== Segment start ==

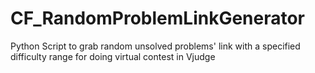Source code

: # CF_RandomProblemLinkGenerator
Python Script to grab random unsolved problems' link  with a specified difficulty range for doing virtual contest in Vjudge
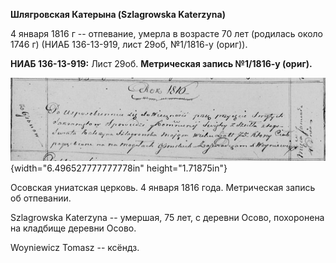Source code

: **Шлягровская Катерына (Szlagrowska Katerzyna)**

4 января 1816 г -- отпевание, умерла в возрасте 70 лет (родилась около
1746 г) (НИАБ 136-13-919, лист 29об, №1/1816-у (ориг)).

**НИАБ 136-13-919:** Лист 29об. **Метрическая запись №1/1816-у (ориг).**

![](./media/96f52cc7593858e883b0252c1cf7f44710feb467.png){width="6.496527777777778in"
height="1.71875in"}

Осовская униатская церковь. 4 января 1816 года. Метрическая запись об
отпевании.

Szlagrowska Katerzyna -- умершая, 75 лет, с деревни Осово, похоронена на
кладбище деревни Осово.

Woyniewicz Tomasz -- ксёндз.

== Segment end ==

§ **ACTION ITEM**: Filter the entries down to the lines containing the string "Katerzyna", matching case exactly, and copy each matching line.

§ **RESPONSE BOX**:
: **Шлягровская Катерына (Szlagrowska Katerzyna)**
Szlagrowska Katerzyna -- умершая, 75 лет, с деревни Осово, похоронена на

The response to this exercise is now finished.